Should You Stay and Fight?

By Dr Paul M Elliott

Part 9 of a series. Read part 8.

Our current series addresses these questions: “My church is no longer true to the Word of God on essential Christian truths. What should I do? Should I leave? Should I stay and try to fight error? Will I be guilty of schism if I do either one?”

Scripture tells us that to “stay and fight” in a church that has become apostate is itself an act of schism that God condemns. He declares, “You are separating yourself from Me.”1

Can the Battle Be Won From Within?

Some people believe that they must stay in their church that has descended into apostasy, fight the battle against error from within. Some believe the battle can still be won from within, while others believe that it is simply not permissible to leave a church or denomination, win or lose, because to leave would constitute schism.
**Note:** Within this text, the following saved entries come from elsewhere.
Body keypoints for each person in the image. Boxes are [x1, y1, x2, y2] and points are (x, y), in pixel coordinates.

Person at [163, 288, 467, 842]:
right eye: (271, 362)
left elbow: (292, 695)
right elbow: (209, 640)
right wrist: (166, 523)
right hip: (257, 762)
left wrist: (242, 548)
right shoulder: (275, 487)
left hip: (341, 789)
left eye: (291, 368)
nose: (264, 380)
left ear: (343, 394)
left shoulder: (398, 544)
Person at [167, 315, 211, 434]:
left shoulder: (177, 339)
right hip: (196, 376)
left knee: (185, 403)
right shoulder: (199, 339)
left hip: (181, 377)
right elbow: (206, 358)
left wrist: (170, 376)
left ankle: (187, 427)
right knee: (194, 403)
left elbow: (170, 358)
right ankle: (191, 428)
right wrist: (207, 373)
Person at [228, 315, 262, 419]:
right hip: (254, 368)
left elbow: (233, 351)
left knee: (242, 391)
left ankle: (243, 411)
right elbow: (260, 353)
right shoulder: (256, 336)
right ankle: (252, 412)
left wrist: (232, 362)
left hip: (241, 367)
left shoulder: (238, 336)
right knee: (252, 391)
Both contentions are specious. When liberals are in control of a denomination, Bible-believing Christians must leave. Dr. J. Gresham Machen faced just this kind of situation in the Presbyterian Church in the United States (PCUSA) in the 1920s and 1930s. An apostate minority, facilitated by a doctrinally-indifferent majority, gained control of the PCUSA’s seminaries, its mission boards, key leadership positions, and the pulpits of many of its churches. Although in retrospect it is obvious that the roots of the decline went back almost 100 years, liberal dominance occurred within a space of about 15 years, beginning in the early 1900s.

Machen came to the conclusion that separation from error was mandatory. He was instrumental in founding an independent seminary, and an independent mission agency, on a sound Biblical basis.2 From his own writings it was obvious that he intended to leave the PCUSA, and eventually he did.3 In the early 1920s Machen wrote:

If the liberal party really obtains full control of the councils of the Church, then no evangelical Christian can continue to support the Church’s work. If a man believes that salvation from sin comes only through the atoning death of Jesus then he cannot support by his gifts and by his presence a propaganda which is intended to produce an exactly opposite impression. To do so would mean the most terrible bloodguiltiness which it is possible to conceive. If the liberal party, therefore, really obtains control of the Church, evangelical Christians must be prepared to withdraw no matter what it costs. Our Lord has died for us, and surely we must not deny Him for favor of men.4

Leaving is Not an Admission of Defeat

The stay-and-fight mindset assumes that to leave would be to stop fighting or to admit defeat. This is not the case at all. But what this mindset also assumes is that those who remain true to authentic Biblical Christianity must attempt to conduct whatever “fight” they can, under the corrupt authority of a church or denomination where men who are the enemies of the Gospel hold sway.

Leaving Doesn’t Constitute Schism — Staying Does

Some who hold the stay-and-fight position contend that leaving their church under any circumstances would constitute schism. Machen in his time strongly opposed such thinking. He believed that

separation from a Church could be countenanced only if it was demonstrated that that organization had abandoned the authority of the Word of God for another authority, only, that is, if it proved thereby that it was not really a Church of Jesus Christ. Under such circumstances, however, it would virtually be an act of schism to remain, for then one would be separating oneself from the true Church of Jesus Christ.5

Machen understood that separation from apostasy is not schism, but that remaining in a church that has departed from the faith is itself an act of schism, and aids and abets the lie that such a body is still a true church of Christ.

Therefore say to the house of Israel, “Thus says the Lord God: ‘Repent, turn away from your idols, and turn your faces away from all your abominations. For anyone of the house of Israel, or of the strangers who dwell in Israel, who separates himself from Me and sets up his idols in his heart and puts before him what causes him to stumble into iniquity…I the Lord will answer him by Myself. I will set My face against that man…’ ” (Ezekiel 14:6-8).

Next: Who Has the Right to Call False Teaching Heresy?

References:

1. Material in this article is adapted from Christianity and Neo-Liberalism by Paul M. Elliott (The Trinity Foundation, 2005), pages 353-355.

2. Sad to say, the seminary that Machen founded in the 1920s, Westminster in Philadelphia, had by the late 1970s descended into apostasy. The mission board he founded during the same period, The Independent Board for Presbyterian Foreign Missions, has remained true to the Gospel to this day.

3. Machen was one of the founders of the Orthodox Presbyterian Church in 1936. He died at age 55 of pneumonia due to overwork just six months after the OPC was founded. In the decades since, the OPC has descended into apostasy, as documented in Christianity and Neo-Liberalism and several other books. It is my own opinion that Machen waited longer than he should have to leave, since his course was obvious by the early 1920s.

4. J. Gresham Machen, Christianity and Liberalism (Grand Rapids, Michigan: Wm. B. Eerdmans Co., 1923), page 166.

5. Ned B. Stonehouse, J. Gresham Machen: A Biographical Memoir (Grand Rapids, Michigan: Wm. B. Eerdmans, 1954), page 494.